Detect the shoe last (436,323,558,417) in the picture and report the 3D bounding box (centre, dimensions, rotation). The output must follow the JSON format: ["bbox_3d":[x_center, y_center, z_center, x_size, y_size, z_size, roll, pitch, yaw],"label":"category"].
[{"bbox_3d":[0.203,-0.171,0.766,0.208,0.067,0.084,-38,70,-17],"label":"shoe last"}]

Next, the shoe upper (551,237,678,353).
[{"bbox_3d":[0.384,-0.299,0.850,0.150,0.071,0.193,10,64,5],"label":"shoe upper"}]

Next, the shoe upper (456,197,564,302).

+++++

▸ TASK PROMPT:
Reproduce every line of the data verbatim.

▸ RESPONSE AREA:
Detect the shoe last (436,323,558,417) in the picture and report the 3D bounding box (centre, dimensions, rotation). The output must follow the JSON format: ["bbox_3d":[x_center, y_center, z_center, x_size, y_size, z_size, roll, pitch, yaw],"label":"category"].
[{"bbox_3d":[0.203,-0.171,0.766,0.208,0.067,0.084,-38,70,-17],"label":"shoe last"}]

Next, the shoe upper (551,237,678,353).
[{"bbox_3d":[0.384,-0.299,0.850,0.150,0.071,0.193,10,64,5],"label":"shoe upper"}]

Next, the shoe upper (456,197,564,302).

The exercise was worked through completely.